• WHAT IS EXPECTED: Print the listing below in its entirety, character for character.

• DATA TO EXAMINE:

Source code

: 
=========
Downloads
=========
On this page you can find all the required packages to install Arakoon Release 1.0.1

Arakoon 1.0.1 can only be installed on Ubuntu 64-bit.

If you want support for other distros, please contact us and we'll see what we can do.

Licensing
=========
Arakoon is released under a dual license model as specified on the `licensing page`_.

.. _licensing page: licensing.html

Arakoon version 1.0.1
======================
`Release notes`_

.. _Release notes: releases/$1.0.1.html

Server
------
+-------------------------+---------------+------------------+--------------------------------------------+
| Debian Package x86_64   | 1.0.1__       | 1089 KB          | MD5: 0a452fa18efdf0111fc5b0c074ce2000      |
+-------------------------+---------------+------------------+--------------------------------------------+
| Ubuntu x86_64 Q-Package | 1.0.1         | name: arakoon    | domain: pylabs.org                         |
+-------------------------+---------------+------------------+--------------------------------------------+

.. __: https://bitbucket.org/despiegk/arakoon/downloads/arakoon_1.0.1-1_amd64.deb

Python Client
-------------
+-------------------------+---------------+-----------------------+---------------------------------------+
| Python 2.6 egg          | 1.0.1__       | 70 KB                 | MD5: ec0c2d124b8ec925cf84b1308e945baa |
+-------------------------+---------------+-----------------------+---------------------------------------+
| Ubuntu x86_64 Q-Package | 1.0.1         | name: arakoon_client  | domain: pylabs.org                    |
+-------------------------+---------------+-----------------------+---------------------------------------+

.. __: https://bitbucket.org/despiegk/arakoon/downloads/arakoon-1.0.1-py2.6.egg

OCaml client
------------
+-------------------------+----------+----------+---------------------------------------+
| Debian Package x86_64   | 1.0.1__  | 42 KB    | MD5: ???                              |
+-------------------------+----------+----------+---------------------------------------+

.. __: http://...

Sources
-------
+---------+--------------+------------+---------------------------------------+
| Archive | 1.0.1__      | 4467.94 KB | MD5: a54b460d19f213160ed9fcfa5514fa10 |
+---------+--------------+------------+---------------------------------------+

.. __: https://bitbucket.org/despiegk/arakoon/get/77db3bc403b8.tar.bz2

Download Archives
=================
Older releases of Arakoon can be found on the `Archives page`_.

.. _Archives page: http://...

• RESPONSE TO THE EXERCISE:
Source code

: 
=========
Downloads
=========
On this page you can find all the required packages to install Arakoon Release 1.0.1

Arakoon 1.0.1 can only be installed on Ubuntu 64-bit.

If you want support for other distros, please contact us and we'll see what we can do.

Licensing
=========
Arakoon is released under a dual license model as specified on the `licensing page`_.

.. _licensing page: licensing.html

Arakoon version 1.0.1
======================
`Release notes`_

.. _Release notes: releases/$1.0.1.html

Server
------
+-------------------------+---------------+------------------+--------------------------------------------+
| Debian Package x86_64   | 1.0.1__       | 1089 KB          | MD5: 0a452fa18efdf0111fc5b0c074ce2000      |
+-------------------------+---------------+------------------+--------------------------------------------+
| Ubuntu x86_64 Q-Package | 1.0.1         | name: arakoon    | domain: pylabs.org                         |
+-------------------------+---------------+------------------+--------------------------------------------+

.. __: https://bitbucket.org/despiegk/arakoon/downloads/arakoon_1.0.1-1_amd64.deb

Python Client
-------------
+-------------------------+---------------+-----------------------+---------------------------------------+
| Python 2.6 egg          | 1.0.1__       | 70 KB                 | MD5: ec0c2d124b8ec925cf84b1308e945baa |
+-------------------------+---------------+-----------------------+---------------------------------------+
| Ubuntu x86_64 Q-Package | 1.0.1         | name: arakoon_client  | domain: pylabs.org                    |
+-------------------------+---------------+-----------------------+---------------------------------------+

.. __: https://bitbucket.org/despiegk/arakoon/downloads/arakoon-1.0.1-py2.6.egg

OCaml client
------------
+-------------------------+----------+----------+---------------------------------------+
| Debian Package x86_64   | 1.0.1__  | 42 KB    | MD5: ???                              |
+-------------------------+----------+----------+---------------------------------------+

.. __: http://...

Sources
-------
+---------+--------------+------------+---------------------------------------+
| Archive | 1.0.1__      | 4467.94 KB | MD5: a54b460d19f213160ed9fcfa5514fa10 |
+---------+--------------+------------+---------------------------------------+

.. __: https://bitbucket.org/despiegk/arakoon/get/77db3bc403b8.tar.bz2

Download Archives
=================
Older releases of Arakoon can be found on the `Archives page`_.

.. _Archives page: http://...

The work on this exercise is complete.